◆ **Stated exercise**
Return every line of the records below word for word, skipping only the lines that mark a picture.

▼

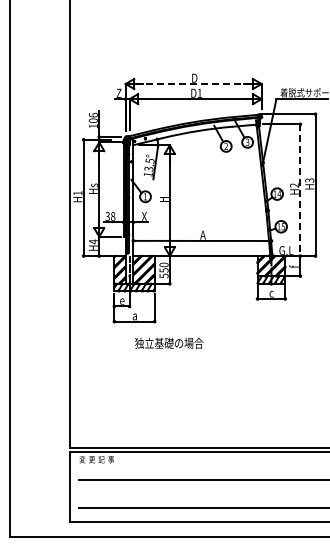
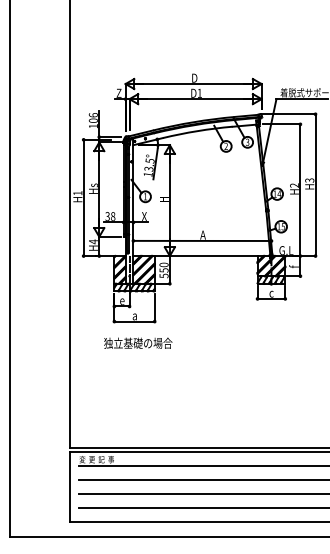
line at (193, 84): dashed -> solid
line at (300, 190): dashed -> solid
text at (169, 342) position: (169, 342) -> (138, 342)
line at (202, 465): none -> present
line at (202, 494): none -> present
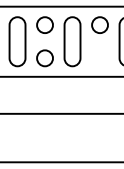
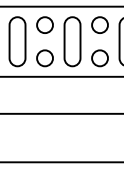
circle at (99, 58): none -> present
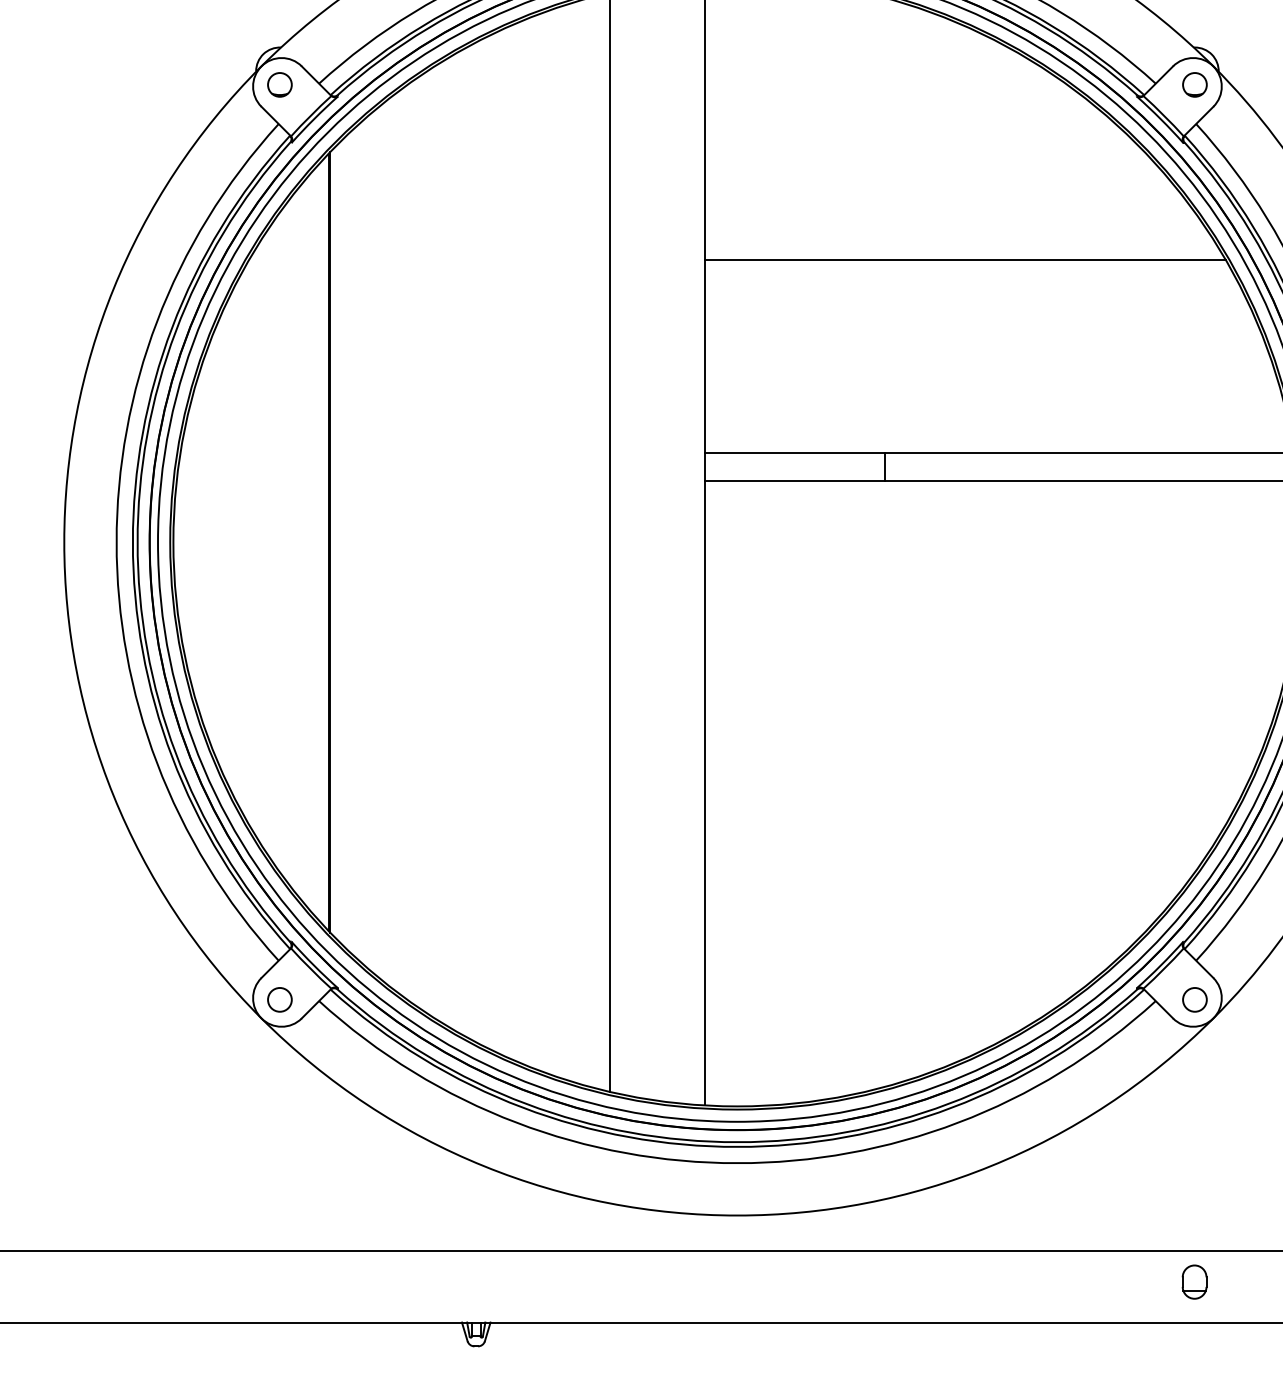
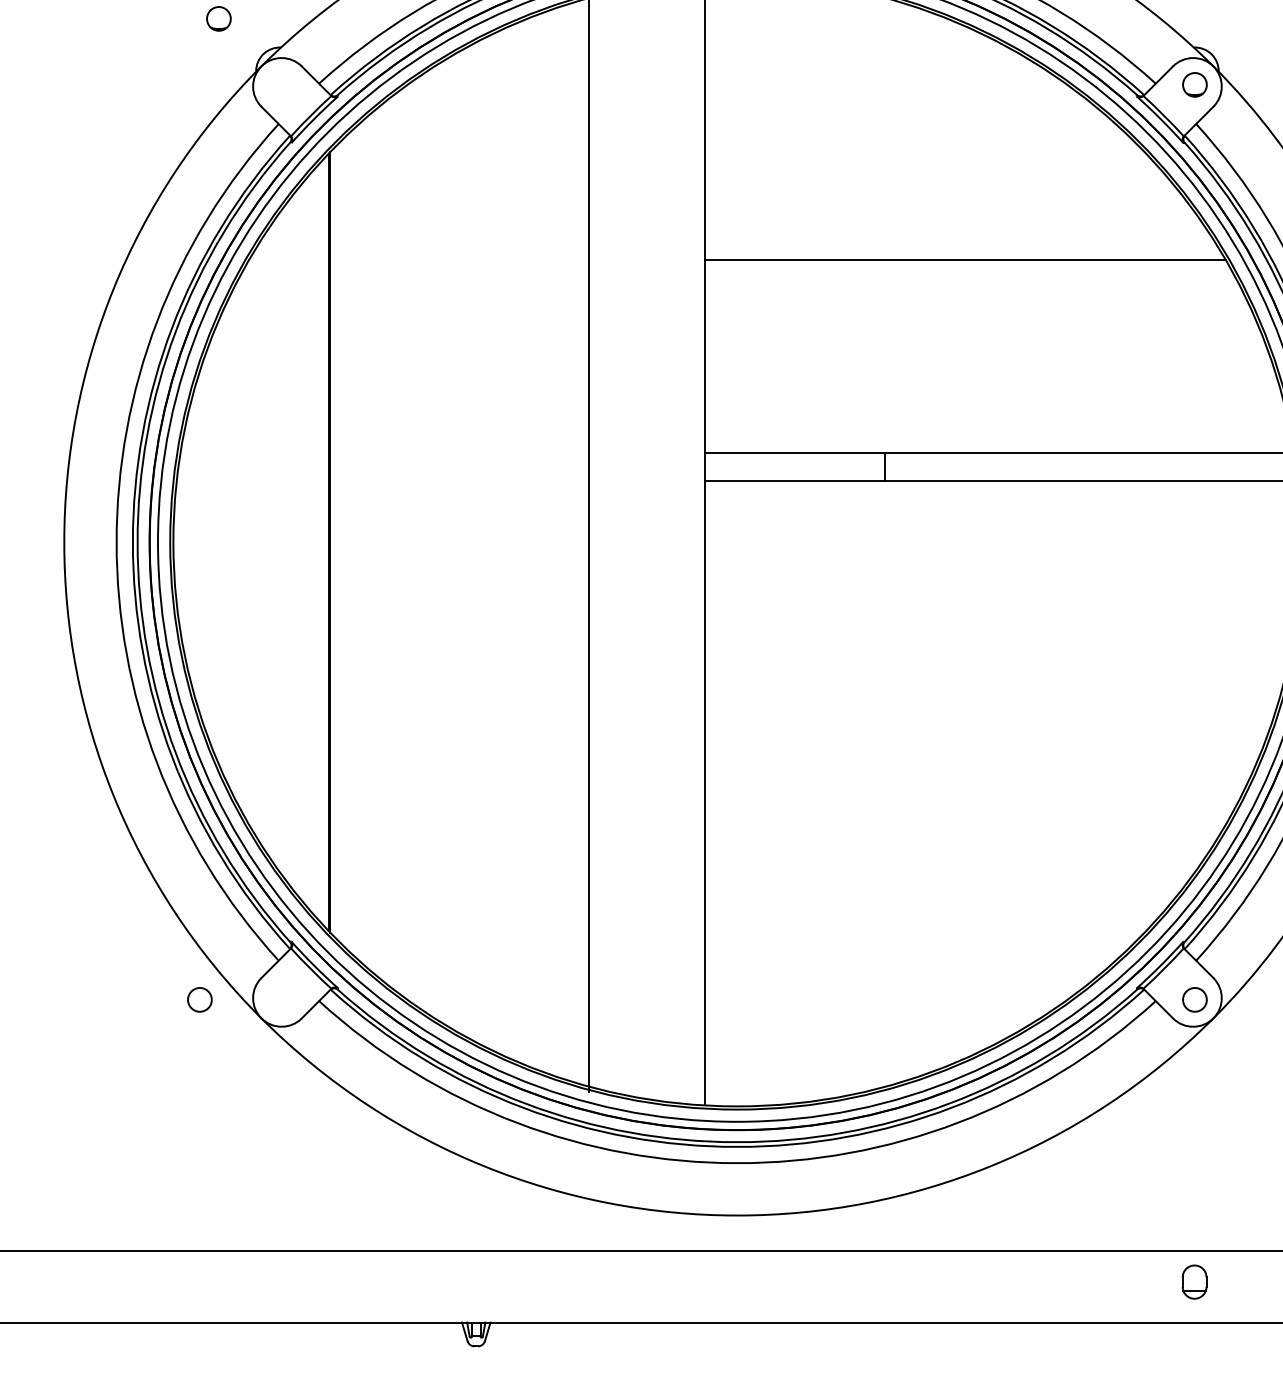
circle at (279, 84) position: (279, 84) -> (218, 18)
line at (609, 546) position: (609, 546) -> (588, 546)
circle at (279, 999) position: (279, 999) -> (199, 999)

▲

◆ **In response**
line at (193, 84): dashed -> solid
line at (300, 190): dashed -> solid
text at (169, 342) position: (169, 342) -> (138, 342)
line at (202, 465): none -> present
line at (202, 494): none -> present
circle at (99, 58): none -> present
circle at (279, 84) position: (279, 84) -> (218, 18)
line at (609, 546) position: (609, 546) -> (588, 546)
circle at (279, 999) position: (279, 999) -> (199, 999)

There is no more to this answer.